» **BRIEF**: Extend the post about adding compression between a WinAPI client and a Python 3 backend server, starting right after its last sentence.

>> begin DOCUMENT PASSAGE

On the other hand I have a backend server which is implemented in python3. Here I'm happy to use any existing lib. Now I want to add compression layer to increase transfer speed. The problem I've encountered is that it seems that WinAPI provides only:

// source: https://learn.microsoft.com/en-us/windows/win32/cmpapi/using-the-compression-api
XPRESS
XPRESS with Huffman encoding 
MSZIP  
LZMS

which seem to be a unique Microsoft compression algorithm implementation and I cannot find a way to decompress the data on the server side in python3.

Is there anything I am missing? I would love to hear some solutions:)

Thanks in advance

UPDATE

I've decided to use zlib https://zlib.net/ as suggested in the comment. The answer suggesting using ctypes was also very interesting, but unfortenately my backend is running on UNIX system.

>> end DOCUMENT PASSAGE
>> begin MATERIAL PROVIDED

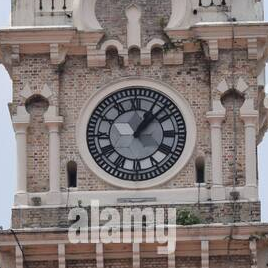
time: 1:07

>> end MATERIAL PROVIDED

» **SOLVED EXERCISE**:
As I am compiling my client part agains Multi-threaded CRT (and not DLL) I had some problems as zlib is being linked agains the Muli-threaded DLL. If anyone has enountered such issue, I have found a great and super simple solution here: https://yongweiwu.wordpress.com/2017/10/02/a-journey-of-purely-static-linking/ I will copy-paste it here:

zlib
This part requires a small change to the build script (for version 1.2.11).
I need to open win32\Makefile.msc and change all occurrences of ‘-MD’ to ‘-MT’.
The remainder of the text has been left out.